ARM: poison the vectors page
Fill the empty regions of the vectors page with an exception generating
instruction. This ensures that any inappropriate branch to the vector
page is appropriately trapped, rather than just encountering some code
to execute. (The vectors page was filled with zero before, which
corresponds with the "andeq r0, r0, r0" instruction - a no-op.)
Change-Id: I74c0105a2bcb3b78d9fc8b105a05c0fc269ba400
Cc: <stable@vger.kernel.org>
Acked-by Nicolas Pitre <nico@linaro.org>
Signed-off-by: Russell King <rmk+kernel@arm.linux.org.uk>
Git-commit: f928d4f2a86f46b030fa0850385b4391fc2b5918
Git-repo: git://git.kernel.org/pub/scm/linux/kernel/git/torvalds/linux.git
CRs-fixed: 561044
Signed-off-by: Joonwoo Park <joonwoop@codeaurora.org>
diff --git a/arch/arm/kernel/traps.c b/arch/arm/kernel/traps.c
index 12e6fcb..128fd13 100644
--- a/arch/arm/kernel/traps.c
+++ b/arch/arm/kernel/traps.c
@@ -829,10 +829,20 @@
extern char __vectors_start[], __vectors_end[];
extern char __kuser_helper_start[], __kuser_helper_end[];
int kuser_sz = __kuser_helper_end - __kuser_helper_start;
+ unsigned i;
vectors_page = vectors_base;
/*
+ * Poison the vectors page with an undefined instruction.
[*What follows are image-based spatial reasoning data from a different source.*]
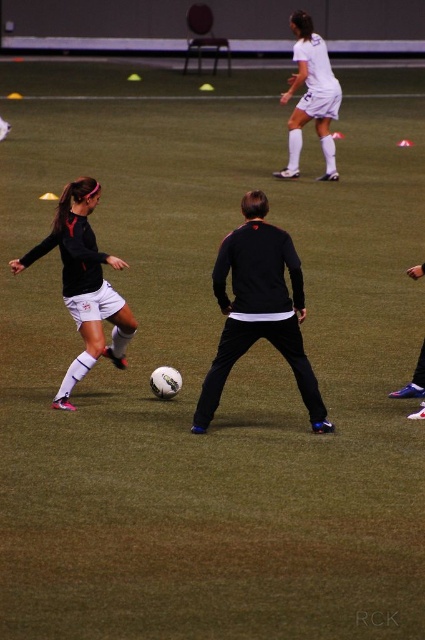
You are a soccer coach analyzing the training session. You notice the matte black soccer ball at center and the white matte soccer player at upper center. Which object has a greater width?

The matte black soccer ball at center has a greater width than the white matte soccer player at upper center.

You are a soccer coach analyzing the training session. You notice the black matte jacket at center and the matte black soccer ball at center. Which object is positioned to the right of the other?

The black matte jacket at center is positioned to the right of the matte black soccer ball at center.

You are standing at the point marked as point (81, 252) on the indoor soccer field. A soccer ball is rolling towards you from the direction of the female player in black and white. Can you safely stop the ball before it reaches you?

The point (81, 252) is 6.78 meters away from the viewer. Since the ball is coming from the female player in black and white, there is enough distance to safely stop the ball before it reaches you.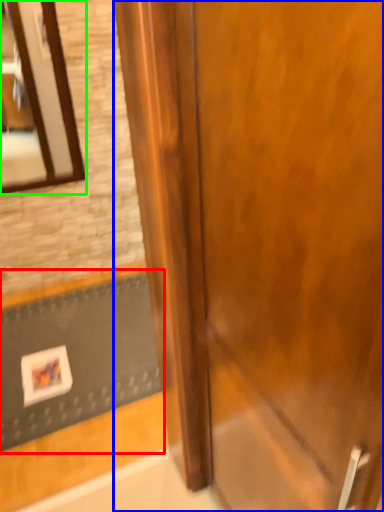
Question: Based on their relative distances, which object is nearer to doormat (highlighted by a red box)? Choose from door (highlighted by a blue box) and mirror (highlighted by a green box).

Choices:
 (A) door
 (B) mirror

Answer: (B)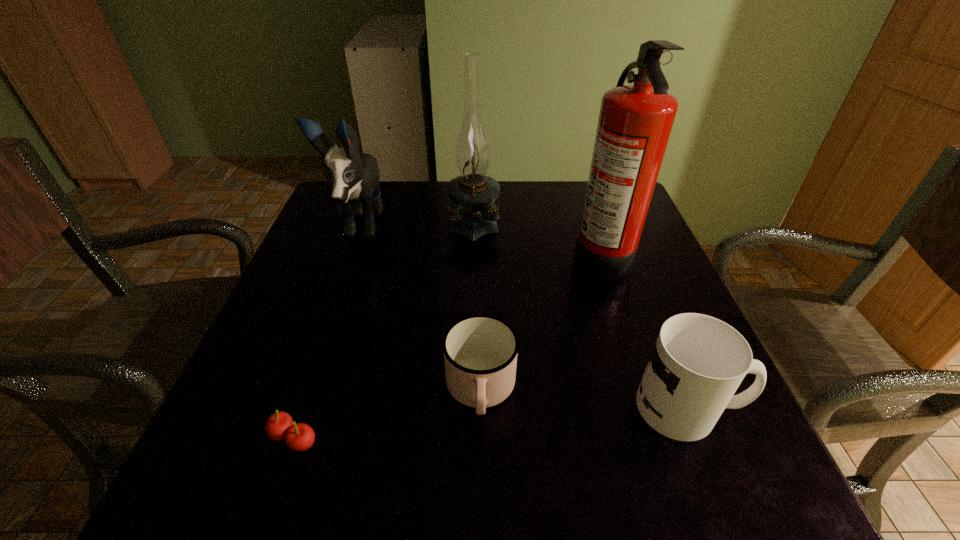
Select which object appears as the fourth closest to the puppy. Please provide its 2D coordinates. Your answer should be formatted as a tuple, i.e. [(x, y)], where the tuple contains the x and y coordinates of a point satisfying the conditions above.

[(635, 121)]

This screenshot has width=960, height=540. Identify the location of object that is the third nearest to the second tallest object. (480, 351).

The height and width of the screenshot is (540, 960). I want to click on vacant space that satisfies the following two spatial constraints: 1. on the front-facing side of the fire extinguisher; 2. on the side of the shorter mug with the handle, so click(645, 389).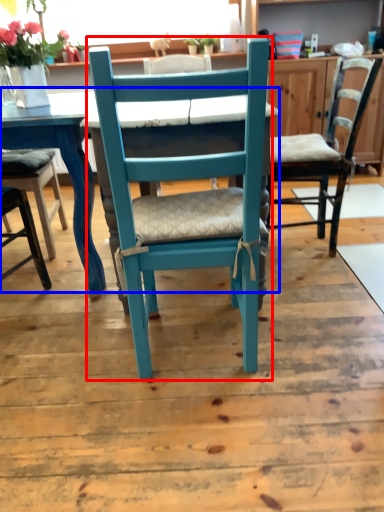
Question: Which of the following is the closest to the observer, chair (highlighted by a red box) or table (highlighted by a blue box)?

Choices:
 (A) chair
 (B) table

Answer: (A)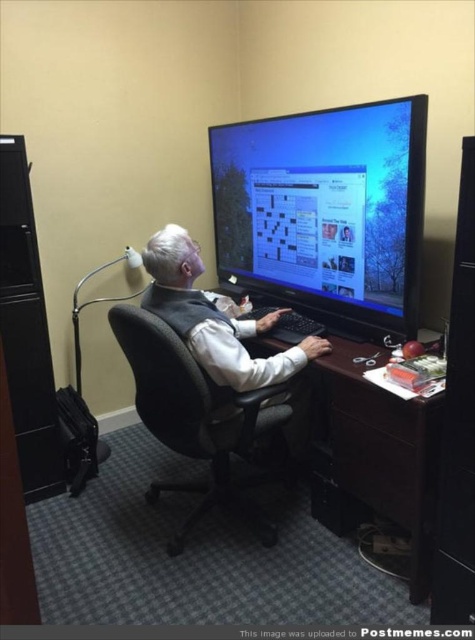
Is black mesh office chair at center further to the viewer compared to white matte vest at center?

No, black mesh office chair at center is in front of white matte vest at center.

Which is behind, point (257, 433) or point (256, 333)?

Positioned behind is point (256, 333).

At what (x,y) coordinates should I click in order to perform the action: click on black mesh office chair at center. Please return your answer as a coordinate pair (x, y). The width and height of the screenshot is (475, 640). Looking at the image, I should click on (196, 419).

Is point (364, 497) behind point (169, 234)?

No, (364, 497) is closer to viewer.

Does brown wood computer desk at center appear under white matte vest at center?

Correct, brown wood computer desk at center is located below white matte vest at center.

This screenshot has width=475, height=640. Describe the element at coordinates (374, 451) in the screenshot. I see `brown wood computer desk at center` at that location.

This screenshot has width=475, height=640. I want to click on brown wood computer desk at center, so click(374, 451).

Is matte black monitor at upper center above black mesh office chair at center?

Yes.

Between point (367, 307) and point (149, 420), which one is positioned behind?

The point (367, 307) is more distant.

Is point (260, 257) closer to viewer compared to point (180, 353)?

No, (260, 257) is further to viewer.

Locate an element on the screen. This screenshot has width=475, height=640. matte black monitor at upper center is located at coordinates (325, 211).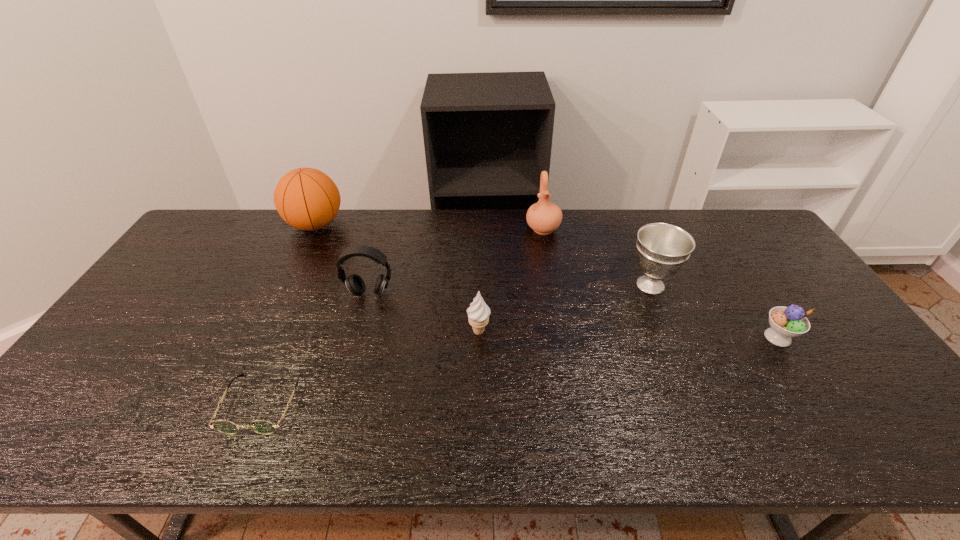
The height and width of the screenshot is (540, 960). I want to click on free space that satisfies the following two spatial constraints: 1. on the spout of the right icecream; 2. on the right side of the pottery, so click(x=563, y=338).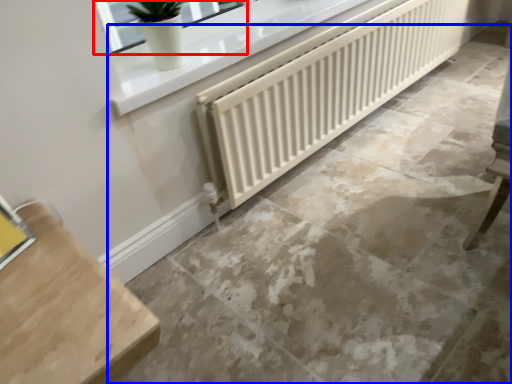
Question: Which of the following is the closest to the observer, window (highlighted by a red box) or concrete (highlighted by a blue box)?

Choices:
 (A) window
 (B) concrete

Answer: (B)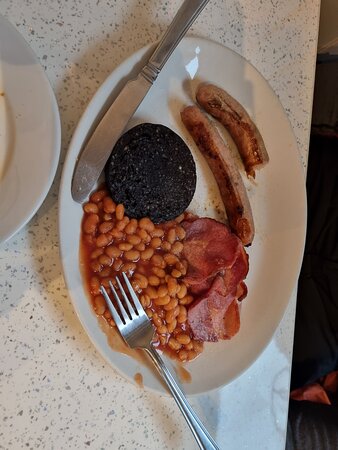
Identify the location of white countertop with grey specks. (88, 403).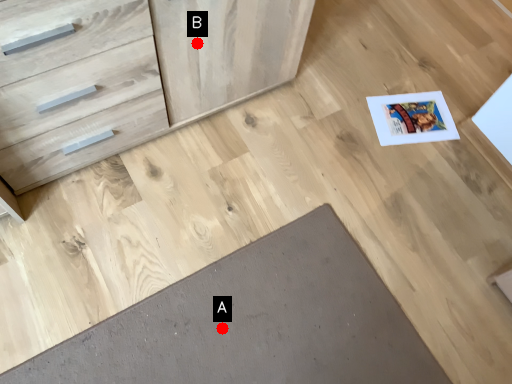
Question: Two points are circled on the image, labeled by A and B beside each circle. Among these points, which one is farthest from the camera?

Choices:
 (A) A is further
 (B) B is further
This
+ * instruction is chosen to be undefined for both ARM and Thumb
+ * ISAs. The Thumb version is an undefined instruction with a
+ * branch back to the undefined instruction.
+ */
+ for (i = 0; i < PAGE_SIZE / sizeof(u32); i++)
+ ((u32 *)vectors_base)[i] = 0xe7fddef1;
+
+ /*
* Copy the vectors, stubs and kuser helpers (in entry-armv.S)
* into the vector page, mapped at 0xffff0000, and ensure these
* are visible to the instruction stream.